| TASK BRIEF |
Set down each line from the start of the material exactly, please, up to and including the one that contains "пользователь теряет право".

++++ DATA FOR THIS TASK

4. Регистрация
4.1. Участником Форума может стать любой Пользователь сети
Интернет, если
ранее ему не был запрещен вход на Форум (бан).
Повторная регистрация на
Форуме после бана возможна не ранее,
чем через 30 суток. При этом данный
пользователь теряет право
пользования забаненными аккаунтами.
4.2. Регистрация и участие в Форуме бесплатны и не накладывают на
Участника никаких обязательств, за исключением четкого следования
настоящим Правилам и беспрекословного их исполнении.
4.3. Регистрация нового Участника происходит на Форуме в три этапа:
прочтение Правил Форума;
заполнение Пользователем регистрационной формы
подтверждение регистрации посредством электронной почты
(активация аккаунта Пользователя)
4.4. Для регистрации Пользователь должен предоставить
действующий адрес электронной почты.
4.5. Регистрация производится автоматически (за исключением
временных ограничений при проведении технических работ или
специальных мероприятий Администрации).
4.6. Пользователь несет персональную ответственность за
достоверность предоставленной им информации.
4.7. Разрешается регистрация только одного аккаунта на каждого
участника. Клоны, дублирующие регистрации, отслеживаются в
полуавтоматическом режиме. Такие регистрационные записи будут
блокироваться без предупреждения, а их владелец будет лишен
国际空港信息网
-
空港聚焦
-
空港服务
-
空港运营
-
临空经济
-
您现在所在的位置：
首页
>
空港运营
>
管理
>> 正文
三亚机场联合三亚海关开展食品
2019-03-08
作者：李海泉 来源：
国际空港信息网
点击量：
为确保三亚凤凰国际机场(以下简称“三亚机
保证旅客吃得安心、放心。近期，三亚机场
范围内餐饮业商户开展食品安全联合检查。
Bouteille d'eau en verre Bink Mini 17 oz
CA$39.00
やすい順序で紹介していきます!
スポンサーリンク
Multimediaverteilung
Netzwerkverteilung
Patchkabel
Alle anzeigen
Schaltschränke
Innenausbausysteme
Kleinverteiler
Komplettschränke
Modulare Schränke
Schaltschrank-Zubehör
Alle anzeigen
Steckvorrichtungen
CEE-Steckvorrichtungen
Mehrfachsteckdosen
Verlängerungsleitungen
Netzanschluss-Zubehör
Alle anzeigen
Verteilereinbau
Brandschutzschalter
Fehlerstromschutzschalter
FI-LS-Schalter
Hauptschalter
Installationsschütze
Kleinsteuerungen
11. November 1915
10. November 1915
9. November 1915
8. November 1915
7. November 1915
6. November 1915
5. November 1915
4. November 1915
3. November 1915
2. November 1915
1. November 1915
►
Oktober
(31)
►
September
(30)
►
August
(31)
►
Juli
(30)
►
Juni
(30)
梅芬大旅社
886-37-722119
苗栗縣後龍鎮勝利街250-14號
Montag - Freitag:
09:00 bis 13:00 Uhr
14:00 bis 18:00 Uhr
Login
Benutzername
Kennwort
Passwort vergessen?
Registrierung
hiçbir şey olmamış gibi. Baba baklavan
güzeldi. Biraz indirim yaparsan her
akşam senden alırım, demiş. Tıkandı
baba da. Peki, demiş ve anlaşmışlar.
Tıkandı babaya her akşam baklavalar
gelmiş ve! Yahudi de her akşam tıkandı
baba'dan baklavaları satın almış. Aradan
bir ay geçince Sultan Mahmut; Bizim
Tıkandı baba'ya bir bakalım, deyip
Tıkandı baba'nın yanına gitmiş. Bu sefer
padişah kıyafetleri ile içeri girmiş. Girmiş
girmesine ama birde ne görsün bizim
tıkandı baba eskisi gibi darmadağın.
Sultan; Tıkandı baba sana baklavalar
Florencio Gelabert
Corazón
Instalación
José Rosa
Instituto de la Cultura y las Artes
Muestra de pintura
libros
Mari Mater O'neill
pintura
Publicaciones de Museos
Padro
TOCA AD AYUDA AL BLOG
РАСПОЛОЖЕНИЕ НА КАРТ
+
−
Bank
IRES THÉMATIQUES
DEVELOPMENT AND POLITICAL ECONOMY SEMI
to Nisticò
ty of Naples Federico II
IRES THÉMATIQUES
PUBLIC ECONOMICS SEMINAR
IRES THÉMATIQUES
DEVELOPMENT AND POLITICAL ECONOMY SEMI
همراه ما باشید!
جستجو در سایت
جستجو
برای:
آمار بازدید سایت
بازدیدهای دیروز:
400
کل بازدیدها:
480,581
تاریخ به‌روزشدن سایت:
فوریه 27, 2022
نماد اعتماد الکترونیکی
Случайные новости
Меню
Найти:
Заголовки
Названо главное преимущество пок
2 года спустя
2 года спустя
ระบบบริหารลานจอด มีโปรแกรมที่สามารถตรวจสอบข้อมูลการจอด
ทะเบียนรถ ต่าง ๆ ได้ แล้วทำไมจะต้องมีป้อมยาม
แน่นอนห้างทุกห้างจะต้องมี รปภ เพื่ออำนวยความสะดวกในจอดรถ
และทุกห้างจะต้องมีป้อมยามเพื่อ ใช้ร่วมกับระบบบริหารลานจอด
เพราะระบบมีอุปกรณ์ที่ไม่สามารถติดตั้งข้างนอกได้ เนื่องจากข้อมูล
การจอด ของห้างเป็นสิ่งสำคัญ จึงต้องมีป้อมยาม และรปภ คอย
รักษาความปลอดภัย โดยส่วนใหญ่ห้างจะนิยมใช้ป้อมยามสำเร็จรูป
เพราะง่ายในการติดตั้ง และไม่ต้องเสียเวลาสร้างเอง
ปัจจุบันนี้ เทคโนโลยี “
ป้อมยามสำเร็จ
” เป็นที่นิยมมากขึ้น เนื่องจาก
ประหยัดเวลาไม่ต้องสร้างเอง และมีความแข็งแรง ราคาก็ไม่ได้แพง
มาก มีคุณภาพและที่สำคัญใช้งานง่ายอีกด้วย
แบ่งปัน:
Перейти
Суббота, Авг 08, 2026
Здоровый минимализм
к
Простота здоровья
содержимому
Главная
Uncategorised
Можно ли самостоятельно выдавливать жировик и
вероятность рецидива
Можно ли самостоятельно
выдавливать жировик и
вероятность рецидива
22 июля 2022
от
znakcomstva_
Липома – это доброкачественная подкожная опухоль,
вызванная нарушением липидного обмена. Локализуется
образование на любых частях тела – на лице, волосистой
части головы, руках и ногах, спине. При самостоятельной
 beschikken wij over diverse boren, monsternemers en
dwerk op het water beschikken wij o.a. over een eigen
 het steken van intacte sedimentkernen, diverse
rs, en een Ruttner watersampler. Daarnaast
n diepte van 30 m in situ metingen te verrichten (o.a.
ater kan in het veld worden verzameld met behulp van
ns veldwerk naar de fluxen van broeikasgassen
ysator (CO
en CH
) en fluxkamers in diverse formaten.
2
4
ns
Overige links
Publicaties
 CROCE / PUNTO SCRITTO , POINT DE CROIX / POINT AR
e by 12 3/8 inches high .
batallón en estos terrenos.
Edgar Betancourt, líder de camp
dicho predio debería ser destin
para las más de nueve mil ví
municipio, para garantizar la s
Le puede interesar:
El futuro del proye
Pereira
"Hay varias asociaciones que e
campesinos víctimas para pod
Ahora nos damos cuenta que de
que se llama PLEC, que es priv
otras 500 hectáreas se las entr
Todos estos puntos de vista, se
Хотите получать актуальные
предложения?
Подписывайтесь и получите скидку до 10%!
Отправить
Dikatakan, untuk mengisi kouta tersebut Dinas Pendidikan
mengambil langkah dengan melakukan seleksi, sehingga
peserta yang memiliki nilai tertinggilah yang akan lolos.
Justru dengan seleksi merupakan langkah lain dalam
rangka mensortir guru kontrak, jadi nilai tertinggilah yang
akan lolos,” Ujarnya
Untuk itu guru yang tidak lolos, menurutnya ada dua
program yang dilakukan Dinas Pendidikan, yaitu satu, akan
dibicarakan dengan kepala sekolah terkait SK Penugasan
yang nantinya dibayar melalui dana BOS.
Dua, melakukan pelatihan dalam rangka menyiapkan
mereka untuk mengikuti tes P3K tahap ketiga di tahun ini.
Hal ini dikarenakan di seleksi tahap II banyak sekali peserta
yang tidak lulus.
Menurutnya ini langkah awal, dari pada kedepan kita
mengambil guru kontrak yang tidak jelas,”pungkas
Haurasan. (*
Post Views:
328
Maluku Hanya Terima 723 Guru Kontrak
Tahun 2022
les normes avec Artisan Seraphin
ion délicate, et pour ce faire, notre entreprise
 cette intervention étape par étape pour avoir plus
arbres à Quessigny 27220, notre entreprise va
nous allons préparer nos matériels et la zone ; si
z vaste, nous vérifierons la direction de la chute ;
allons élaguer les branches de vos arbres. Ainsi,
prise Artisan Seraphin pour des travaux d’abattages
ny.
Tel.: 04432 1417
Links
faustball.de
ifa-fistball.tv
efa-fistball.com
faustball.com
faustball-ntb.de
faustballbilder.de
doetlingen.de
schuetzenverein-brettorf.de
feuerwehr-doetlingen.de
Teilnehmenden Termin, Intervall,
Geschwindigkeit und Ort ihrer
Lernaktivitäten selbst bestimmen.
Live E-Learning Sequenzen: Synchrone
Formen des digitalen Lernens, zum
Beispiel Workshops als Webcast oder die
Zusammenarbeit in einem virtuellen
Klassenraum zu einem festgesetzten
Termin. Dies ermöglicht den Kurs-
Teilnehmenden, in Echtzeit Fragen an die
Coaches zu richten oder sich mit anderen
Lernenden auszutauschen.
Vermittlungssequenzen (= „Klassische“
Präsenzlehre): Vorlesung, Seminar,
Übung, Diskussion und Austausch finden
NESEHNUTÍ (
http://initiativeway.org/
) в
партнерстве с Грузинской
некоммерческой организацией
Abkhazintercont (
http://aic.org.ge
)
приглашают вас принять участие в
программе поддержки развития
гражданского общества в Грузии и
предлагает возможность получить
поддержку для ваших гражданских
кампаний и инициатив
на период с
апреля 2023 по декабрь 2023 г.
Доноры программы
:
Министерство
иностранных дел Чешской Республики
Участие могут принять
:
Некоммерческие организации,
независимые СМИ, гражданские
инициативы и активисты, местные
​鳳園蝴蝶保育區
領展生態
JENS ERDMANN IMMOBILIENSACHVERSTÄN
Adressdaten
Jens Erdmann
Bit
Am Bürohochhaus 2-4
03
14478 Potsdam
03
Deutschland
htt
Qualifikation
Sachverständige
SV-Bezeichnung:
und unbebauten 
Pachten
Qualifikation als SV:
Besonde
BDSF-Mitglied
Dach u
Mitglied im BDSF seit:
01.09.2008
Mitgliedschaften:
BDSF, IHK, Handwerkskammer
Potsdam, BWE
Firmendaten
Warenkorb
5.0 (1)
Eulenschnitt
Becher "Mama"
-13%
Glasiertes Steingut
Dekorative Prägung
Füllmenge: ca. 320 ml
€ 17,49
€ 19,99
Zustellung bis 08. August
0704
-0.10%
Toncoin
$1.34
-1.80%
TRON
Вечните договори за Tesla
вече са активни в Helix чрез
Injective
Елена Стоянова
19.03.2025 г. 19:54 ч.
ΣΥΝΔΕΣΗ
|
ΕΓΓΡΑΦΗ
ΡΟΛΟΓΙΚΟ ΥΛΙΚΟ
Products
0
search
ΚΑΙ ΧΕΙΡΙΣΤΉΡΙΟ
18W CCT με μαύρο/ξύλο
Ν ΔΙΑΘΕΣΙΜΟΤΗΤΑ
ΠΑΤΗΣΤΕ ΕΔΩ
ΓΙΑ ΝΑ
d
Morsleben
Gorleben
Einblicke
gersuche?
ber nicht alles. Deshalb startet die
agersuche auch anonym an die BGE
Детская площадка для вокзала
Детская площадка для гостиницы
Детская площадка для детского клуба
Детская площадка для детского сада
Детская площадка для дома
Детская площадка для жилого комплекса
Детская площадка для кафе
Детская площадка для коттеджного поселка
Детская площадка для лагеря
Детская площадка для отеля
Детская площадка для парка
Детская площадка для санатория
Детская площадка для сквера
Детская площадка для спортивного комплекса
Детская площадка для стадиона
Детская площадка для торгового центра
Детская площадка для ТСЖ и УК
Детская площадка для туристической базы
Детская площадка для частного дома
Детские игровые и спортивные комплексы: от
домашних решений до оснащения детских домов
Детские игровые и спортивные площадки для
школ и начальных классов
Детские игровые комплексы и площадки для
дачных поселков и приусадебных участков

++++++++

| WRITTEN SOLUTION |
4. Регистрация
4.1. Участником Форума может стать любой Пользователь сети
Интернет, если
ранее ему не был запрещен вход на Форум (бан).
Повторная регистрация на
Форуме после бана возможна не ранее,
чем через 30 суток. При этом данный
пользователь теряет право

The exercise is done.